Regarding concomitant antiplatelet therapy, several trials have consistently shown an increase in bleeding with schemes combining DOAC and antiplatelet therapy.3,5 In this study, a quarter of patients in the DOAC group were under antiplatelet therapy,9 mainly due to recent coronary stenting. Although a short term of combined antithrombotic therapy was preferred in most patients, this may also contribute to the observed high rate of hemorrhagic events. Furthermore, not all DOACs perform equally. Apixaban seems to have the most favorable profile in terms of bleeding complications compared with other DOACs.13 In the study by Alperi et al.,9 almost 40% of patients from the DOAC group were under therapy with apixaban, 28% with rivaroxaban, and 25% with edoxaban. Only 8% received dabigatran. This wide distribution makes it more difficult to draw conclusions for a specific treatment.
Based on current data, the use of DOAC after TAVI might be more appropriate in nonfrail OAC-naïve patients, without concomitant antiplatelet therapy, in those previously treated with well-tolerated DOAC, and preferring the use of apixaban over other DOACs. However, in elderly, frail, high-risk patients with stable INR-guided VKA management, maintaining VKA appears to be a reasonable option after TAVI.

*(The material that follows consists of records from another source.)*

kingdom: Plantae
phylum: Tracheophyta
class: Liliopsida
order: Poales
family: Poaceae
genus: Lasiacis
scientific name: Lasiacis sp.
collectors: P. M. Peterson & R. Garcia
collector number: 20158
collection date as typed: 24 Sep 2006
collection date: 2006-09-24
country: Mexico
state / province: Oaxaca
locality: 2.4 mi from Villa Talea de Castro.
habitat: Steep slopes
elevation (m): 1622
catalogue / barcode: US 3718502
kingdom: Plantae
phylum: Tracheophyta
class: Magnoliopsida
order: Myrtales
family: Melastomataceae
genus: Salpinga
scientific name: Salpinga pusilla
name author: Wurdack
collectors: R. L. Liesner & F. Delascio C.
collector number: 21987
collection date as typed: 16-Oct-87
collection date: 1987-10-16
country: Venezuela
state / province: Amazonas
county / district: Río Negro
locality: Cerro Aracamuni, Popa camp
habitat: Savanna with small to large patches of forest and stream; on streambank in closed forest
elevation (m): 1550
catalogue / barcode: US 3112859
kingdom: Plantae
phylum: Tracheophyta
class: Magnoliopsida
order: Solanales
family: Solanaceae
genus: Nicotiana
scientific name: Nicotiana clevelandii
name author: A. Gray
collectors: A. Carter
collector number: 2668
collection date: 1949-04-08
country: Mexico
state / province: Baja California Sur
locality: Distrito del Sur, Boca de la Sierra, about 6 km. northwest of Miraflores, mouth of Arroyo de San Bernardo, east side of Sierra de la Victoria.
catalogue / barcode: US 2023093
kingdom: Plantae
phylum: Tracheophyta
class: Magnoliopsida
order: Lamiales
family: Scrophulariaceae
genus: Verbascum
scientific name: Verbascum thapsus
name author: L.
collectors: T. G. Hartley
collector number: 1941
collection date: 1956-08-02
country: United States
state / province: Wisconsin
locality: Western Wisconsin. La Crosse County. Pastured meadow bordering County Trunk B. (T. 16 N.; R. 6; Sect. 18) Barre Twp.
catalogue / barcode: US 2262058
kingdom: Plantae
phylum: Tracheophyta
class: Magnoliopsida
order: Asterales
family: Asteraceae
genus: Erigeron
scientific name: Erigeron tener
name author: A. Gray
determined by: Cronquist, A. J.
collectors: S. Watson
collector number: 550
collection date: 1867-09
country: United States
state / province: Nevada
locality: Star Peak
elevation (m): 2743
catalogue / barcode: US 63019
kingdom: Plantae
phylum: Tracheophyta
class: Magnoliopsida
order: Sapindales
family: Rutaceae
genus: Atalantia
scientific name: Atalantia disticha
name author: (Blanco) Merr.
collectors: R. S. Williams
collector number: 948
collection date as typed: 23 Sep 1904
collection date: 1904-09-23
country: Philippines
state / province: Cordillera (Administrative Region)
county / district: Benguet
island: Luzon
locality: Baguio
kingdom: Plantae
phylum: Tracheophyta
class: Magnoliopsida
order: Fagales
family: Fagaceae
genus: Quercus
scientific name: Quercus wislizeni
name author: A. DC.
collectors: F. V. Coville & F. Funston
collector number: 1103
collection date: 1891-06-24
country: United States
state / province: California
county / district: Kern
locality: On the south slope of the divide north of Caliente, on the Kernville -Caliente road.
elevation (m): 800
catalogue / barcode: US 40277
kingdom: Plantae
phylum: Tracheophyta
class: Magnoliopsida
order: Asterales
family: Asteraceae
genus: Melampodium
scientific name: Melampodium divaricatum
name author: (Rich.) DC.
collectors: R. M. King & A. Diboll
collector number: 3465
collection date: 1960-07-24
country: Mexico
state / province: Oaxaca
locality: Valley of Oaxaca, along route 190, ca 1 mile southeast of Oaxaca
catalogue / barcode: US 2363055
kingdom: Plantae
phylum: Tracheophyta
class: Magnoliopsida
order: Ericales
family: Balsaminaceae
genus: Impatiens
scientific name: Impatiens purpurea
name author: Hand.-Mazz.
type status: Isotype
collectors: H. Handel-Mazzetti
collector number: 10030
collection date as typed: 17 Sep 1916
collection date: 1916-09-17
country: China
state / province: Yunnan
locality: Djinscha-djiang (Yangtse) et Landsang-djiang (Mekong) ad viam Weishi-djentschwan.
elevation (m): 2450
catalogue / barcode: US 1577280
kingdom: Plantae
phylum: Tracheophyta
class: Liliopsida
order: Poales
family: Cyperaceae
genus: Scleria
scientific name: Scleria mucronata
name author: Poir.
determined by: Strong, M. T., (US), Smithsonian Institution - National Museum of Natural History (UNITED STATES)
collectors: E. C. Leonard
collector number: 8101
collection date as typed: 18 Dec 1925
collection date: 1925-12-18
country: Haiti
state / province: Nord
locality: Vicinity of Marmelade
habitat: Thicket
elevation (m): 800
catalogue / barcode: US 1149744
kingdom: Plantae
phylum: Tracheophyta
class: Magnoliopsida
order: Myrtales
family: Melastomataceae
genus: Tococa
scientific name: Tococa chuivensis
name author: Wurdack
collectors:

In conclusion, antithrombotic therapy and the type of OAC in patients with TAVI remain controversial. The favorable results of DOAC over VKA in patients with AF do not seem to fully translate to TAVI patients, probably due to the differences in age, frailty, and comorbidities. DOAC appear to be associated with similar efficacy in preventing thromboembolic events but with an increased risk of bleeding in this population. More studies are needed to identify patients who benefit from each strategy. However, it does not appear to be the end of VKA in patients with transcatheter bioprostheses.
FUNDINGNo funding has been received in relation to this manuscript.
CONFLICTS OF INTERESTJ.L. Zamorano has received speaker honoraria from Pfizer, Bayer, Novartis and Amgem. The remaining authors have no conflicts of interest to declare.